Francis Aquino graduated from the University of Nevada, Las Vegas with a BA in Biology and a minor in Neuroscience.

Isa Rehana Flores is an English major at UNLV. She hopes to purse a Master’s degree and to educate others about important issues.

Todd Giles is an associate professor of English at Midwestern State University in Texas who teaches American literature and culture and is currently dabbling in ecofeminism and environmental spirituality and practice.

John Hay is an associate professor of English at the University of Nevada, Las Vegas. He is the author of Postapocalyptic Fantasies in Antebellum American Literature (Cambridge UP, 2017) and of numerous articles in journals such as Early American Literature, the New England Quarterly, and Science Fiction Film and Television. His essays have also appeared in the Los Angeles Review of Books and Public Books. He is the editor of the forthcoming Apocalypse in American Literature and Culture (Cambridge UP).

Shelby Humphries is a kinesiology major at the University of Nevada, Las Vegas, who loves music, from 80s rock to jazz, and classic artists like Frank Sinatra.

Reginia Judge, Esq. is an associate professor in the Department of Justice Studies of Montclair State University. She earned her J.D. from Seton Hall University School of Law. She lectures in the areas of civil and criminal litigation. Professor Judge teaches several online courses which include Cybercrime, and Technology and the Criminal Justice System, and Social Media Investigation. Her current research is in the area of media and the criminal justice system. 

Patricia M. Kirtley earned a Master of Fine Arts in Writing from the Vermont College of the Fine Arts in 2008. She co-authored Healthy Grieving (2005), America Cries “I’m Sorry,” (2016), Strategic Literacy Instruction (2017), and “When in Rome, Caesars Palace: the First Themed Casino in Las Vegas, Popular Culture Review (2018).

William M. Kirtley earned a Doctor of Arts from Idaho State University. He wrote Politics of Death (2012), co-authored Healthy Grieving (2005), America Cries “I’m Sorry,” (2016), Strategic Literacy Instruction (2017), and “When in Rome, Caesars Palace: The First Themed Casino in Las Vegas, Popular Culture Review (2018).

Kenneth Payne has been Professor of English and American Literature at Kuwait University since 1977. He earned his PhD from Sussex University (UK) in 1975. He has published over 50 papers in Papers in Language and Literature, The South Carolina Review, The International Fiction Review, The McNeese Review, Lamar Journal of the Humanities, Popular Culture Review, Journal of Popular Culture, Arkansas Review, South Central Review, American Periodicals, and New Mexico Humanities Review, among others. His current research interests include H.P. Lovecraft and Algernon Blackwood.

Carl Rollyson is the author of The Last Days of Sylvia Plath, The Life of William Faulkner, and twelve other biographies. His work has appeared in the Popular Culture Review, South Atlantic Quarterly, Mississippi Quarterly, The New Criterion, The Wall Street Journal, and many other publications.
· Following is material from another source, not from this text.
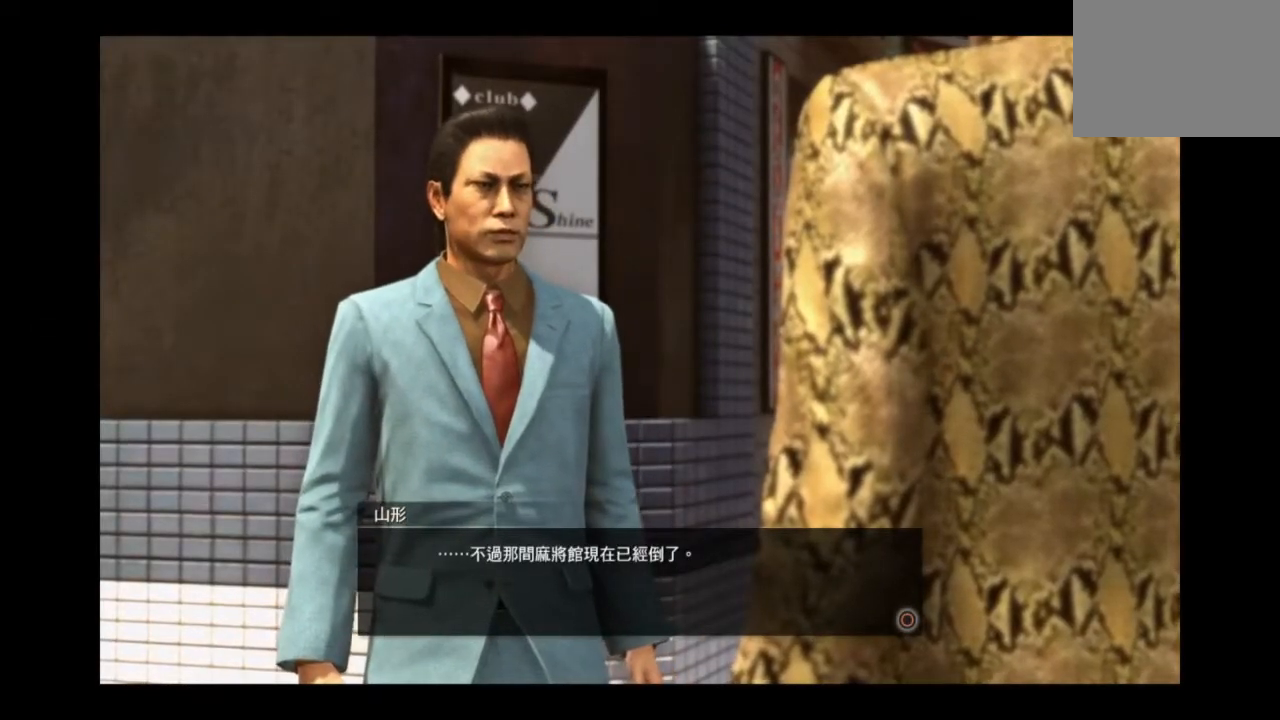
{"buttons": [], "left_stick": "down-right", "right_stick": "center", "events": [[125, "CIRCLE", "up"], [251, "left_stick", "down-right"]]}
Senne Schraeyen is a Master’s graduate in Art Sciences and Archaeology (Free University of Brussels). He is interested in the contemporary and neo-avant-garde art’s connection to everyday life and popular culture.

David G. Schwartz, gaming historian and writer, is the Associate Vice Provost for Faculty Affairs and an Affiliate Professor of History at the University of Nevada, Las Vegas. This article was inspired by Mario Puzo’s presence in his current book project, a history of the Sands casino.

Seth Vannatta is professor and chair of the department of philosophy at Morgan State University. He is the author of Conservatism and Pragmatism in Law, Politics, and Ethics (Palgrave, 2014) and editor and contributor to The Wire and Philosophy (Open Court, 2013) and Chuck Klosterman and Philosophy (Open Court, 2012).